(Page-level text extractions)
•••••

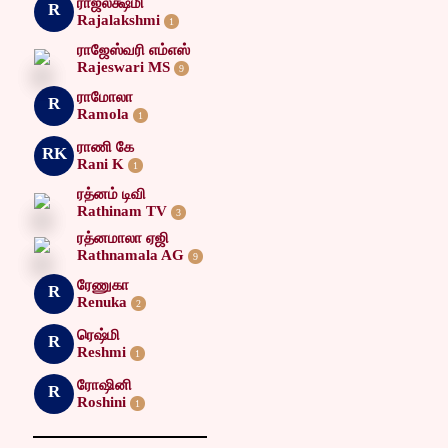
ராஜலக்ஷ்மி
R
Rajalakshmi
1
ராஜேஸ்வரி எம்எஸ்
Rajeswari MS
9
ராமோலா
R
Ramola
1
ராணி கே
RK
Rani K
1
ரத்னம் டிவி
Rathinam TV
3
ரத்னமாலா ஏஜி
Rathnamala AG
9
ரேணுகா
R
Renuka
2
ரெஷ்மி
R
Reshmi
1
ரோஷினி
R
Roshini
1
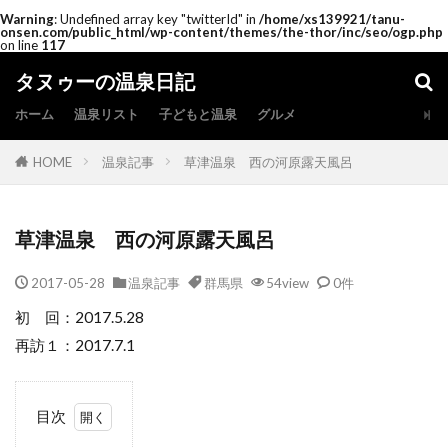
Warning
: Undefined array key "twitterId" in
/home/xs139921/tanu-
onsen.com/public_html/wp-content/themes/the-thor/inc/seo/ogp.php
on line
117
タヌゥーの温泉日記
ホーム
温泉リスト
子どもと温泉
グルメ
HOME
温泉記事
草津温泉 西の河原露天風呂
草津温泉 西の河原露天風呂
2017-05-28
温泉記事
群馬県
54view
0件
初 回：2017.5.28
再訪１：2017.7.1
目次
1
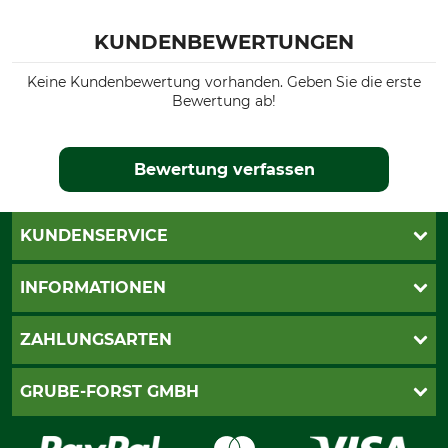
KUNDENBEWERTUNGEN
Keine Kundenbewertung vorhanden. Geben Sie die erste
Bewertung ab!
Bewertung verfassen
KUNDENSERVICE
Katalogbestellung
INFORMATIONEN
Fragen & Antworten
Kontakt
AGB
ZAHLUNGSARTEN
Newsletteranmeldung
Impressum
Cookie-Einstellungen
Lieferung
PayPal
GRUBE-FORST GMBH
Bestellung widerrufen
Kreditkarte
Widerrufsrecht
Rechnung
Karriere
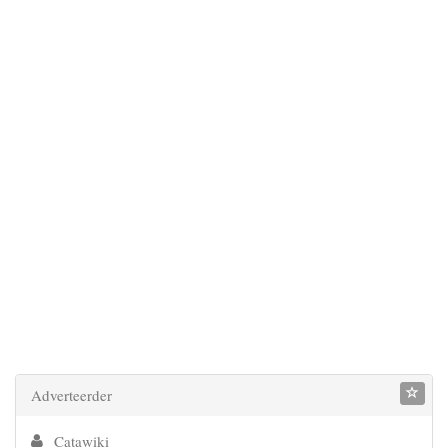
Adverteerder
Catawiki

•••••

Apart from the pictures, write every entry out again exactly.

ராஜலக்ஷ்மி
R
Rajalakshmi
1
ராஜேஸ்வரி எம்எஸ்
Rajeswari MS
9
ராமோலா
R
Ramola
1
ராணி கே
RK
Rani K
1
ரத்னம் டிவி
Rathinam TV
3
ரத்னமாலா ஏஜி
Rathnamala AG
9
ரேணுகா
R
Renuka
2
ரெஷ்மி
R
Reshmi
1
ரோஷினி
R
Roshini
1
Warning
: Undefined array key "twitterId" in
/home/xs139921/tanu-
onsen.com/public_html/wp-content/themes/the-thor/inc/seo/ogp.php
on line
117
タヌゥーの温泉日記
ホーム
温泉リスト
子どもと温泉
グルメ
HOME
温泉記事
草津温泉 西の河原露天風呂
草津温泉 西の河原露天風呂
2017-05-28
温泉記事
群馬県
54view
0件
初 回：2017.5.28
再訪１：2017.7.1
目次
1
KUNDENBEWERTUNGEN
Keine Kundenbewertung vorhanden. Geben Sie die erste
Bewertung ab!
Bewertung verfassen
KUNDENSERVICE
Katalogbestellung
INFORMATIONEN
Fragen & Antworten
Kontakt
AGB
ZAHLUNGSARTEN
Newsletteranmeldung
Impressum
Cookie-Einstellungen
Lieferung
PayPal
GRUBE-FORST GMBH
Bestellung widerrufen
Kreditkarte
Widerrufsrecht
Rechnung
Karriere
Adverteerder
Catawiki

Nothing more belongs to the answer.